**Text:**
Pre-registered:
Intervention Efficacy Analyses. Target sample size (N = 240 children) was determined a priori using G*Power 3.1 (Faul et al., 2009) to afford power greater than .80 to detect a small (f2=0.10, as expected for educational intervention) interaction effect for intervention arm (integrated, BAU) and timepoint (pre-intervention, post-intervention), with alpha=0.05, repeated measure correlation of .8, with up to 20% attrition. Due to ongoing COVID-19 impact (e.g., nursery staff turn-over, lower time availability for settings), one setting withdrew from the study before pre-intervention assessments and parents of one child withdrew data from the study. The final N was N = 193. No data were excluded. Deviations from pre-registration. We had planned to use two-way mixed ANCOVAs, but missing data (average univariate missingness = 5.8%; maximum univariate missingness = 17.6%) and distributional violations required approaches that deviated from the pre-registered analyses. Multi-Level Linear Modelling (MLM) with restricted maximum likelihood estimation (REML) was employed to model main effects over and above Time 1 individual differences, because this is robust to moderate to small proportion of missing data and to distributional violations (Snijders & Bosker, 2012). MLMs modelled the effects of Time (Time 1, Time 2), Intervention group (Control, Intervention), and Early Years Pupil Premium (EYPP) eligibility (EYPP; Yes, No, Unknown). Time and participant data were modelled as repeated effects. Setting-level differences in baseline scores for interactional quality (SSTEW, Siraj et al., 2015; BLINDED) were modelled as random effects. Nesting of children-level data within settings was employed to model setting level variables (e.g., baseline differences in interactional quality as above, SSTEW) and child-level variables (e.g., EYPP eligibility). We computed effect size using Hedge’s g.

**Records:**
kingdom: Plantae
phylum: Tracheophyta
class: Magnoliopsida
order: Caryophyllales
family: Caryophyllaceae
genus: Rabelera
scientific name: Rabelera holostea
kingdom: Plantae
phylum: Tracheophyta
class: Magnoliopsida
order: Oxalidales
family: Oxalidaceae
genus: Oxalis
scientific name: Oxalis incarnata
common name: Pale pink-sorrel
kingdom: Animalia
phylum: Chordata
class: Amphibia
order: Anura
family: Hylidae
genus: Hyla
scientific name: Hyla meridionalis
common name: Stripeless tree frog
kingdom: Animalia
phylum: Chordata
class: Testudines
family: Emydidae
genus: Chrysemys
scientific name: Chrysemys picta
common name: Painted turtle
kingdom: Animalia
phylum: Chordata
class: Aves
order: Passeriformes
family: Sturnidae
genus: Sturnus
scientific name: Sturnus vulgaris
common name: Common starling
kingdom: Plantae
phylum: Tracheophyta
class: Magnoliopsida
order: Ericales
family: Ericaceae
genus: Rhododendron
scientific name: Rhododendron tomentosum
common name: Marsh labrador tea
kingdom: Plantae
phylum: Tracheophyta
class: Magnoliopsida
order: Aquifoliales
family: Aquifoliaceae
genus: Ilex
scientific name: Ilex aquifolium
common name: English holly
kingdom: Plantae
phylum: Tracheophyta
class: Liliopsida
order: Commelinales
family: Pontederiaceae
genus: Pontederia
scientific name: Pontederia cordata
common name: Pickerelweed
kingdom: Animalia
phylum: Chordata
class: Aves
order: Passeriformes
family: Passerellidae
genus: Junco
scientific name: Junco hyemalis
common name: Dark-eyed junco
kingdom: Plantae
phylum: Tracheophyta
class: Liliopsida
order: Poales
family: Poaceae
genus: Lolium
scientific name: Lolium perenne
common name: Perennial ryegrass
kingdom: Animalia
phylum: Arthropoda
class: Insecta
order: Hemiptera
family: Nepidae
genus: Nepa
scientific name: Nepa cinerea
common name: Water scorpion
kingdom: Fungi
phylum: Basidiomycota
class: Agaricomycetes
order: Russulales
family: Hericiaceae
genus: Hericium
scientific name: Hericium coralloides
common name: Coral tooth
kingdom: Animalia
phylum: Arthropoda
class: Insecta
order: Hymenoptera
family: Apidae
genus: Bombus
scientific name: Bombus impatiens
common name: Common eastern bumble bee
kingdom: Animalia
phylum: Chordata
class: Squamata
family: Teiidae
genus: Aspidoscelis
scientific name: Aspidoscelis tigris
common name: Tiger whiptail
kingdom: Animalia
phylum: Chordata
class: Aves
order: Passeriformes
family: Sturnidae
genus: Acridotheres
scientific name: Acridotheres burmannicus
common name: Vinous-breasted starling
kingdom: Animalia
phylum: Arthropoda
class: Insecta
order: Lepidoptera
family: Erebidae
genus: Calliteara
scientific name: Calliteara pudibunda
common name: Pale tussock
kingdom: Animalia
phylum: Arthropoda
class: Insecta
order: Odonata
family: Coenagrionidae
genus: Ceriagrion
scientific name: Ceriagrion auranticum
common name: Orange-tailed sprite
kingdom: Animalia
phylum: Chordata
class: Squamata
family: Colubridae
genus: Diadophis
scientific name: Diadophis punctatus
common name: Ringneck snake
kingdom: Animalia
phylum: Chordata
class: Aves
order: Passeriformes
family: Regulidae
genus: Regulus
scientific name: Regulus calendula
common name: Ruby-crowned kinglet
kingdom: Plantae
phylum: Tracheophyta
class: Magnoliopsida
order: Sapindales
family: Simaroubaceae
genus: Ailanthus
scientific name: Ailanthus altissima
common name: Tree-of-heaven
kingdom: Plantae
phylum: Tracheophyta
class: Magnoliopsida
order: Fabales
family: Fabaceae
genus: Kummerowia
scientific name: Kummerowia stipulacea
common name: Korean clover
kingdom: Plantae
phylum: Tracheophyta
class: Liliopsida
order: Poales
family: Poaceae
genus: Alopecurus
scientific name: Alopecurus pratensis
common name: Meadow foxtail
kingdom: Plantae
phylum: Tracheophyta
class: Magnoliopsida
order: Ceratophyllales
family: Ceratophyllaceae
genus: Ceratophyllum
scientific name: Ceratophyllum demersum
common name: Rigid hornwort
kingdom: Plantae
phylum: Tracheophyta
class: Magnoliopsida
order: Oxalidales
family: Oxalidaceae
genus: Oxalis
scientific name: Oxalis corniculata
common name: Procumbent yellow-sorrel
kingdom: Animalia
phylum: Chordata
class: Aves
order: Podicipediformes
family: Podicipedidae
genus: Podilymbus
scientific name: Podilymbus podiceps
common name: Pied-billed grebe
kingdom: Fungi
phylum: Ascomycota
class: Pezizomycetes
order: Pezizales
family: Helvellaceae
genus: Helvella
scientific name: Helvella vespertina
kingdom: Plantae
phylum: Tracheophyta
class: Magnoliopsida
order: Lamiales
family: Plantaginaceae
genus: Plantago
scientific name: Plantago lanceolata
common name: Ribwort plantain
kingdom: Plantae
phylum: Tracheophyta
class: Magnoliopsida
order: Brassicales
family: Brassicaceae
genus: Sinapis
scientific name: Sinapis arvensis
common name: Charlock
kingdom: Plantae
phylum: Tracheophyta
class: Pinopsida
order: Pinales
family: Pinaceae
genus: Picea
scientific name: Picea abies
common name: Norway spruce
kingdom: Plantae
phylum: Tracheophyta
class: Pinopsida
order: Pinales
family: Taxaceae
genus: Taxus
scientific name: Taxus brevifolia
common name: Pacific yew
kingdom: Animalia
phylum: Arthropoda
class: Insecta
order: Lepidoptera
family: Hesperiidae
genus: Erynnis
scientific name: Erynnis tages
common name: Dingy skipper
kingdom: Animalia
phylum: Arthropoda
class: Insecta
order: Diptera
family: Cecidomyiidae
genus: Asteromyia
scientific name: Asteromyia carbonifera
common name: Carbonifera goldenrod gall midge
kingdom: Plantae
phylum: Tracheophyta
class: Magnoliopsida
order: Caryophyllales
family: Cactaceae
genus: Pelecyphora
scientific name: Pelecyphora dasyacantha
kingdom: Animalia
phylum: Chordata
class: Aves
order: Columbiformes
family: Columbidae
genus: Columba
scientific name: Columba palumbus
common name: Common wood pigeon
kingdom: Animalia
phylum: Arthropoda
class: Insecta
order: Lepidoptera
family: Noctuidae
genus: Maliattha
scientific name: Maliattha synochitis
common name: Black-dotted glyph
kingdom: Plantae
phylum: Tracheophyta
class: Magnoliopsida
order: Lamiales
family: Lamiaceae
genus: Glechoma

**Set of tasks:**
a – List the variables whose effects the MLMs in the methods text modelled, with the levels given for each.
b – According to the methods text, what was the final N?
c – Rewrite the paragraph of the methods text that begins "Intervention Efficacy Analyses. Target sample size" as a list of its main facts.

**Responses per task:**
a –
- Time (Time 1, Time 2)
- Intervention group (Control, Intervention)
- Early Years Pupil Premium (EYPP) eligibility (Yes, No, Unknown)

b – The final N was 193.

c –
- Target sample size: 240 children. It was set a priori in G*Power 3.1 for power above .80 to detect a small interaction effect (f2 = 0.10) of intervention arm by timepoint, with alpha = 0.05, a repeated measure correlation of .8, and up to 20% attrition.
- Withdrawals due to ongoing COVID-19 impact: one setting left before pre-intervention assessments, and parents of one child withdrew data.
- Final N = 193. No data were excluded.
- Deviation from pre-registration: two-way mixed ANCOVAs were replaced because of missing data (average 5.8%, maximum 17.6%) and distributional violations.
- Analysis used: MLM with REML, which is robust to moderate to small missing data and to distributional violations. It modelled Time, Intervention group, and EYPP eligibility.
- Time and participant data were modelled as repeated effects. Setting-level baseline differences in interactional quality (SSTEW) were modelled as random effects.
- Child-level data were nested within settings to model setting-level and child-level variables.
- Effect size was computed as Hedge's g.